PROMPT:
Copy the listing from the line containing "Cube Toast $13.5" through the line containing "menu is akin", substituting "elegant" for "dainty" and keeping everything else unchanged.

BEGIN RECORDS PROVIDED

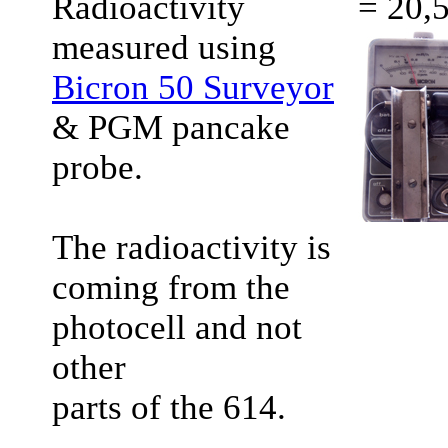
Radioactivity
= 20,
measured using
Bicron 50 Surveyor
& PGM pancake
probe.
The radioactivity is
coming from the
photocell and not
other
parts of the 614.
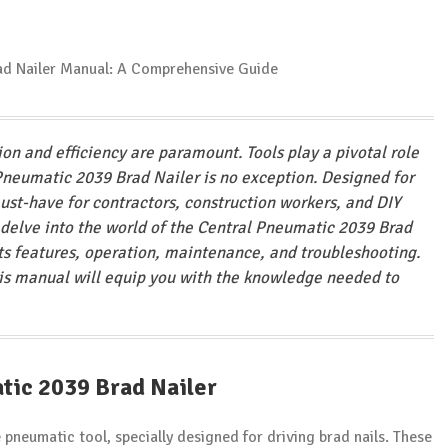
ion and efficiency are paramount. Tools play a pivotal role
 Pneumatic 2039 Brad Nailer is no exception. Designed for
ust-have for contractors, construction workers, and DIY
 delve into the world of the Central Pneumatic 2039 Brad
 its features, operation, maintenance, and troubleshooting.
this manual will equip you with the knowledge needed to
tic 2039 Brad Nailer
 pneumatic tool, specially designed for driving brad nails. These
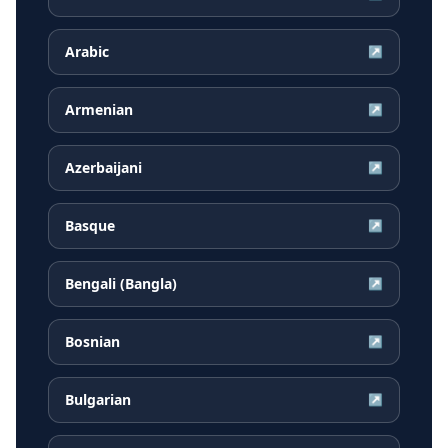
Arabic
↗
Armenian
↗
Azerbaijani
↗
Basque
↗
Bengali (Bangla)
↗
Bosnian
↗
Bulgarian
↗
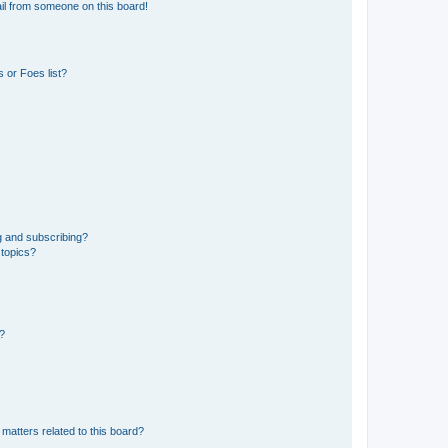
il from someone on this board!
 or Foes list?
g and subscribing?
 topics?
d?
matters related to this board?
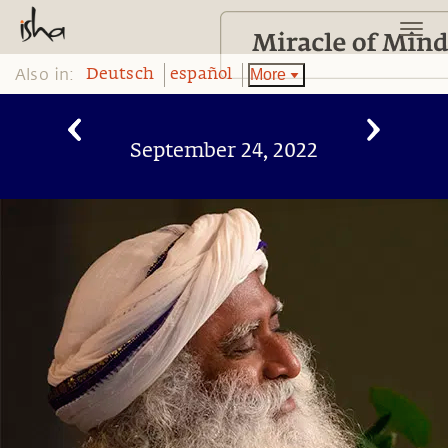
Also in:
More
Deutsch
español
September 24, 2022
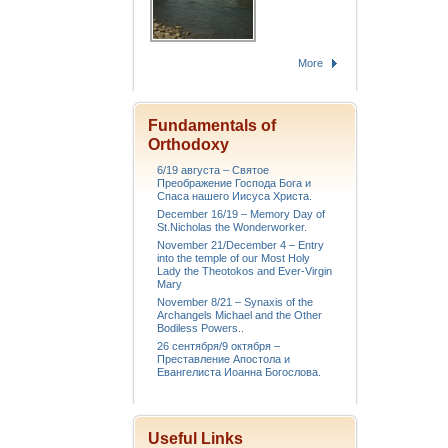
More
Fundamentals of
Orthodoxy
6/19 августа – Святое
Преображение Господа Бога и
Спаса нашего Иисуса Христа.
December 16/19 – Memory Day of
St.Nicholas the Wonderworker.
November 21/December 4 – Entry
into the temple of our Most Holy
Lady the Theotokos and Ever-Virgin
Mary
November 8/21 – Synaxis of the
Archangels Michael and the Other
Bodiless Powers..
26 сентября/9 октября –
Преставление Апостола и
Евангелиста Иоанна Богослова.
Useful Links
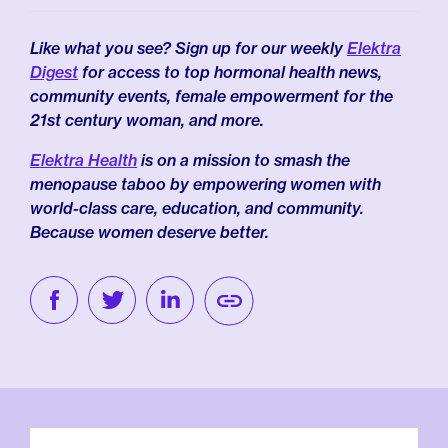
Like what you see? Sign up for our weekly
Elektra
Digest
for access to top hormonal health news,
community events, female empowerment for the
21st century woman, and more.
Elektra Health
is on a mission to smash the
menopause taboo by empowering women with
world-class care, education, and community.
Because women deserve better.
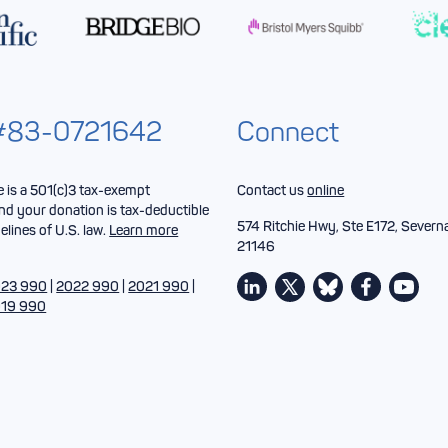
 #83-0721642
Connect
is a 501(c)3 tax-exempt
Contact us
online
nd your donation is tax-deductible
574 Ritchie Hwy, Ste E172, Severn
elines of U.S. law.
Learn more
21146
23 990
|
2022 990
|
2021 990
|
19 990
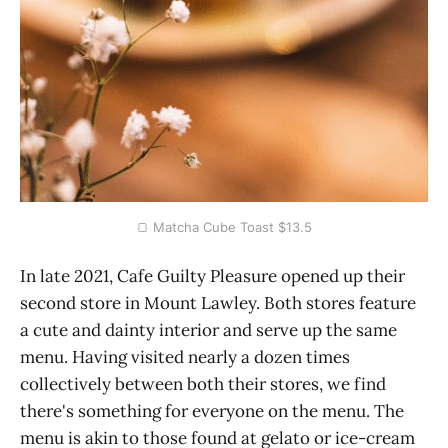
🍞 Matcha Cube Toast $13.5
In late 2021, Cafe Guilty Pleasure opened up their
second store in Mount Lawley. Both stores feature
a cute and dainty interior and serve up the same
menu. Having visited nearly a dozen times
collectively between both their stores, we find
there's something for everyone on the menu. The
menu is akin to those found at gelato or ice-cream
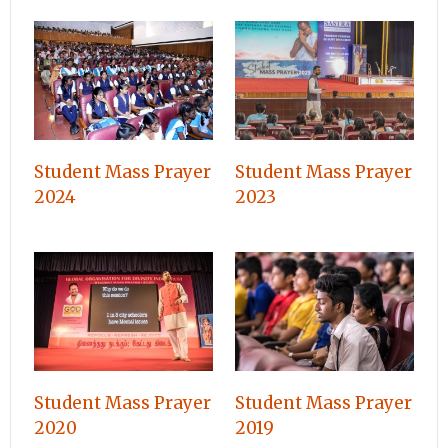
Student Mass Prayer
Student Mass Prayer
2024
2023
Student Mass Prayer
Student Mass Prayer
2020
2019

END RECORDS PROVIDED
BEGIN RECORDS PROVIDED

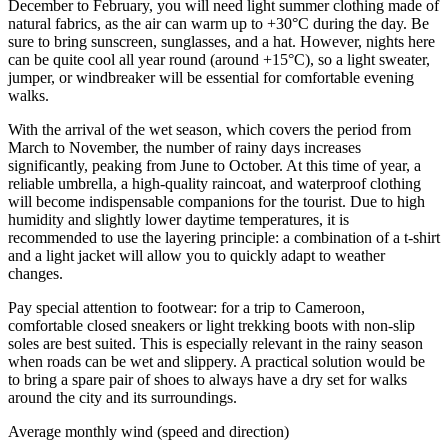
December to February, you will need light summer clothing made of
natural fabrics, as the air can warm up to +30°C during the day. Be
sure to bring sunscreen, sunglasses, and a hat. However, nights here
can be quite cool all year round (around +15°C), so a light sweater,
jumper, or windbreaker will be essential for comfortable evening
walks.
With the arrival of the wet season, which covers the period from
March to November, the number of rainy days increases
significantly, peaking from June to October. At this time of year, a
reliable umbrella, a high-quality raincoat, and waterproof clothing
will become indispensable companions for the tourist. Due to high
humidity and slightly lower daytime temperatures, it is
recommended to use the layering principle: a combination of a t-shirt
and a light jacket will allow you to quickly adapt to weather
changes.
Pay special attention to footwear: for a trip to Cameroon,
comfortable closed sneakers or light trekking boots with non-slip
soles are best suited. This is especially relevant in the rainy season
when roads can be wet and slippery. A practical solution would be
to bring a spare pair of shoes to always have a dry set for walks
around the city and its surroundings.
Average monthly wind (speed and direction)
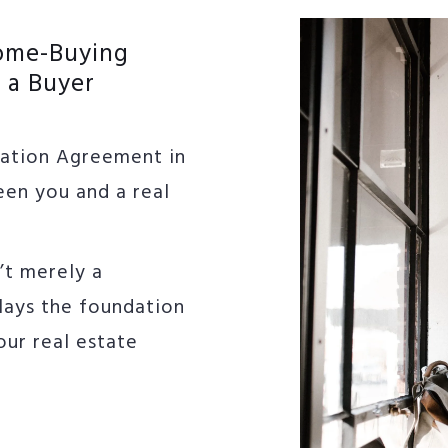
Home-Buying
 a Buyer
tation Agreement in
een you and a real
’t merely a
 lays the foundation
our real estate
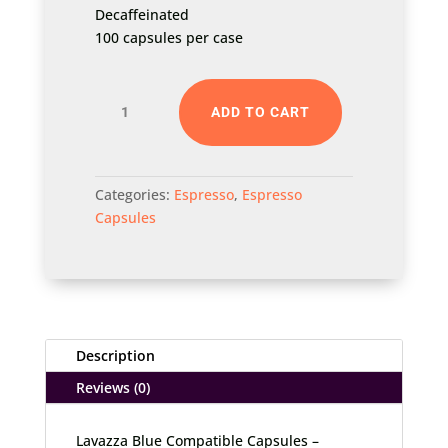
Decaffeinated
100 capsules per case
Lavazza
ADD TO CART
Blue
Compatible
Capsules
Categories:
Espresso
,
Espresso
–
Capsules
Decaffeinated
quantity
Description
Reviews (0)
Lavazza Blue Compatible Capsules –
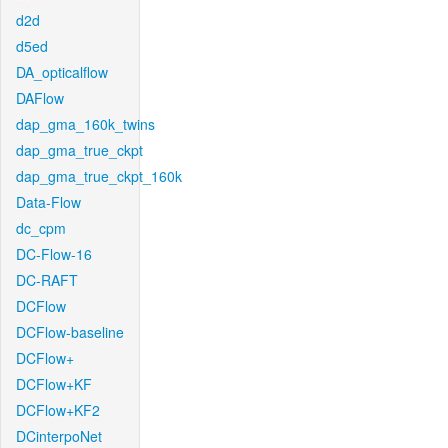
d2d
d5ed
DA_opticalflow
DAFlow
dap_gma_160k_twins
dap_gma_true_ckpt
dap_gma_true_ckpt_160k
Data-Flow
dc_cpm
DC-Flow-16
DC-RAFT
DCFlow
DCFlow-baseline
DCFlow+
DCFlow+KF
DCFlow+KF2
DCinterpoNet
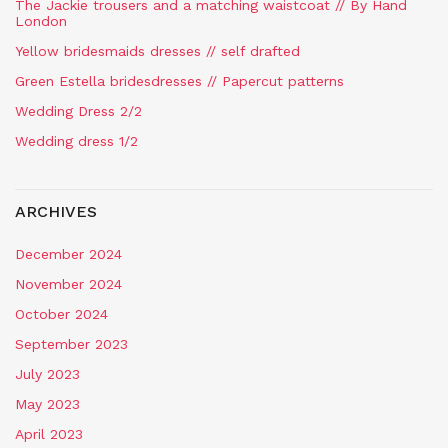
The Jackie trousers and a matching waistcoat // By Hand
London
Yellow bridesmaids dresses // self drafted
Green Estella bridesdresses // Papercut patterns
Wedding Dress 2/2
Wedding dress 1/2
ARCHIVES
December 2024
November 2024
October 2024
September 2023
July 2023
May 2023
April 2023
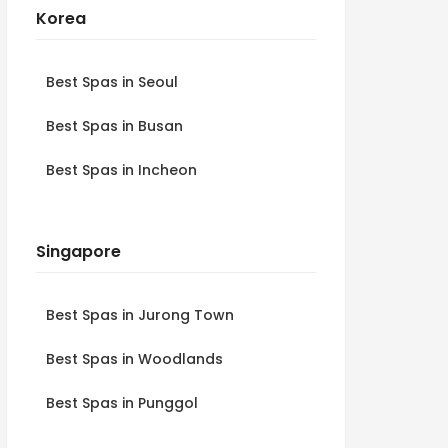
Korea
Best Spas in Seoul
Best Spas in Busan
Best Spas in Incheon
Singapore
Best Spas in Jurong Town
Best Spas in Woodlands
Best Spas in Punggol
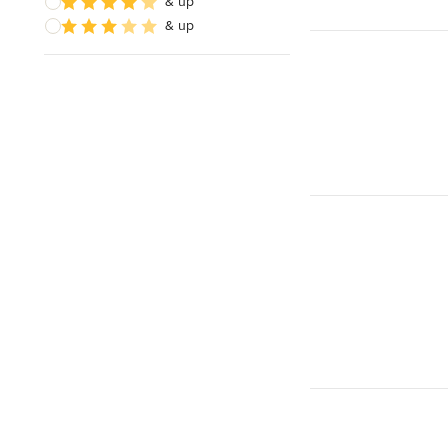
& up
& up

END RECORDS PROVIDED
BEGIN RECORDS PROVIDED

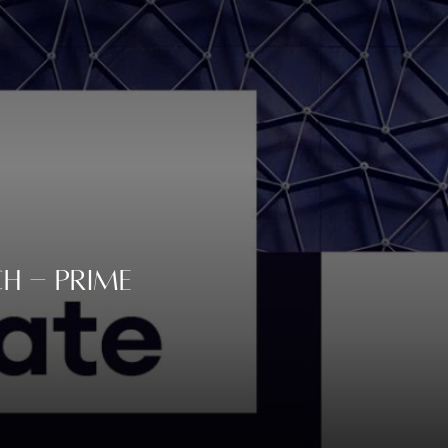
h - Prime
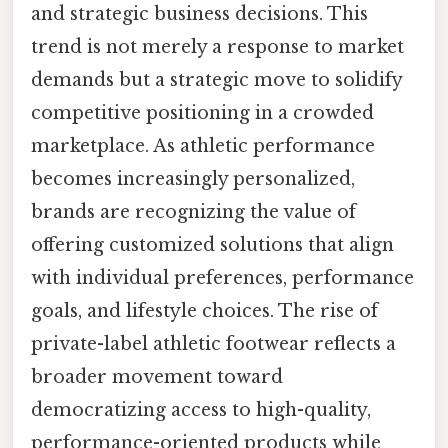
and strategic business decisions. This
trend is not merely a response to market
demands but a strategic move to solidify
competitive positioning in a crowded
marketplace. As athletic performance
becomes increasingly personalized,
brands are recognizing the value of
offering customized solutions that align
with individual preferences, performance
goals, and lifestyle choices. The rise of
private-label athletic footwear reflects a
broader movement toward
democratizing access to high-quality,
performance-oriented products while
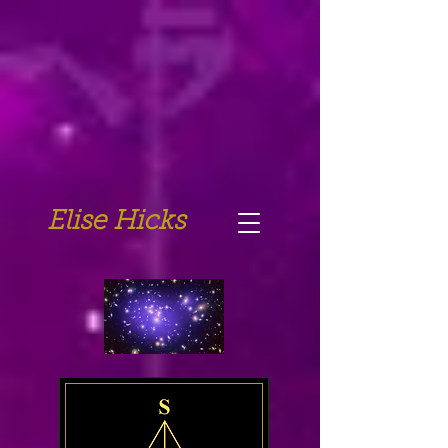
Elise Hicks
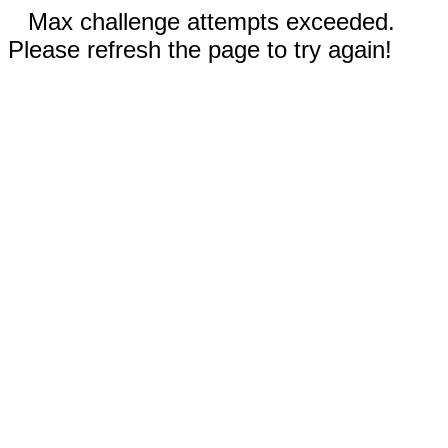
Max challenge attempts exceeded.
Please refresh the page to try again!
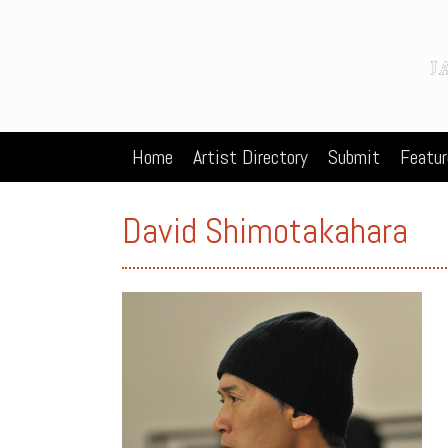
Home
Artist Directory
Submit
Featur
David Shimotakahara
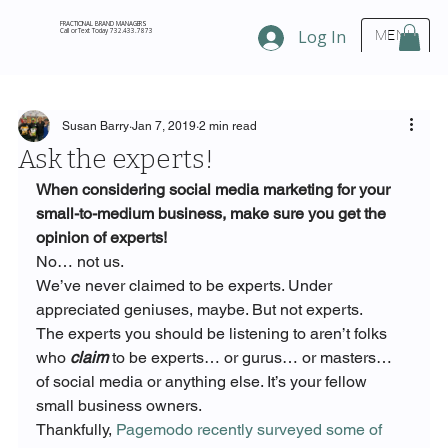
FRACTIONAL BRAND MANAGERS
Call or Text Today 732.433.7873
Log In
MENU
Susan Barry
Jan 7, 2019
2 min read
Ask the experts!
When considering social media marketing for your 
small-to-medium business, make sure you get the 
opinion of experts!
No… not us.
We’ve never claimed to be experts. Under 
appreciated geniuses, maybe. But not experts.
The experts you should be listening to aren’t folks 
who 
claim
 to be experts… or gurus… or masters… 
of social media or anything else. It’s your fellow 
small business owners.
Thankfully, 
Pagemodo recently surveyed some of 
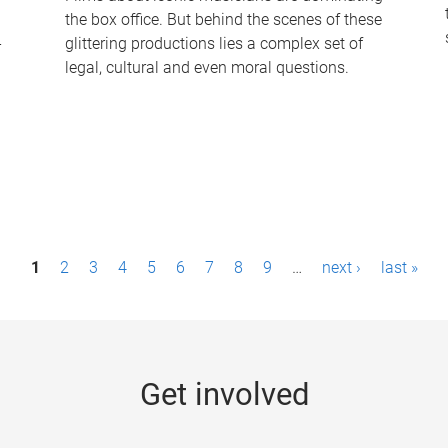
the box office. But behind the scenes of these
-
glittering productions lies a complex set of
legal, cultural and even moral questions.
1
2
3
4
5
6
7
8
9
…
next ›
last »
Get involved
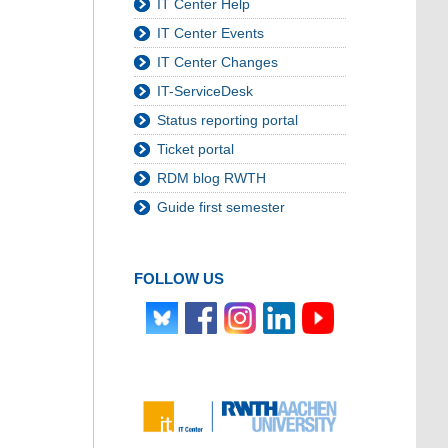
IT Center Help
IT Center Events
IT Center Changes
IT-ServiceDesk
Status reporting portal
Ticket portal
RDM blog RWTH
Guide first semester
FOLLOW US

END RECORDS PROVIDED

RESPONSE AREA:
🍞 Matcha Cube Toast $13.5
In late 2021, Cafe Guilty Pleasure opened up their
second store in Mount Lawley. Both stores feature
a cute and elegant interior and serve up the same
menu. Having visited nearly a dozen times
collectively between both their stores, we find
there's something for everyone on the menu. The
menu is akin to those found at gelato or ice-cream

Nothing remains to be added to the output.